ネズミが大量にはい回る地下室にたった一人で深夜勤務をする職員が、度々事故にあったり行方不明になっていた。
そして工場が休みになる独立記念日の週を利用して地下室を大がかりに清掃することとなった。独立記念日は7月4日と暑い盛りなので昼間ではなく夜から明け方の勤務だ。
消防車のような放水ホースで地下室を洗い流していく内に、さらに下の階へと通じる落とし戸が見つかる。ドラクエなどのRPGならば「チャラララ~」と音楽が鳴るシーンだ。
工場長もその存在を知らなかった地下二階へと進んでいく作業員たちをモンスターが待ちかまえていた。
軽食堂や埃まみれネズミだらけの工場地下室を舞台にアメリカのプアホワイトの様子が描かれる。キングの小説は成功した大金持ちよりも中流や下流階級の人を主人公にした物が多いが、これもその一つだ。

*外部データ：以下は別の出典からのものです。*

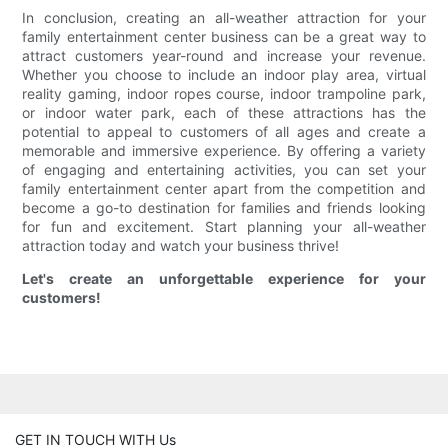
In conclusion, creating an all-weather attraction for your
family entertainment center business can be a great way to
attract customers year-round and increase your revenue.
Whether you choose to include an indoor play area, virtual
reality gaming, indoor ropes course, indoor trampoline park,
or indoor water park, each of these attractions has the
potential to appeal to customers of all ages and create a
memorable and immersive experience. By offering a variety
of engaging and entertaining activities, you can set your
family entertainment center apart from the competition and
become a go-to destination for families and friends looking
for fun and excitement. Start planning your all-weather
attraction today and watch your business thrive!
Let's create an unforgettable experience for your
customers!
GET IN TOUCH WITH Us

地下二階が迷宮のようになっていて大量の人骨が山となっているが、あれはそれまでに工場から行方不明になった人たちの物だろうか。100人分はゆうにありそうだ。
そして唐突にモンスターが現れる。巨大なコウモリに似たそいつが作業員に襲いかかり一人また一人と殺していく。ネズミが突然変異したのか、悪魔の手先なのか。このモンスターの正体が何なのかは最後まで不明なままだ。
とにかくいろんな謎が出てくるが、ほぼ未解決なまま映画は終わる。原作の短編小説はもっと投げっぱなしだが。
全体的に掘り下げが浅くて、モンスターに怖ろしさをあまり感じないし、それ以上に主人公たちの性格設定が中途半端で深みがない。大学出であちこちを渡り歩いては仕事に就いている主人公や、傲慢で思いやりのない工場長などもったいない使われ方だ。
ホラー映画としても平凡で魅力に欠ける。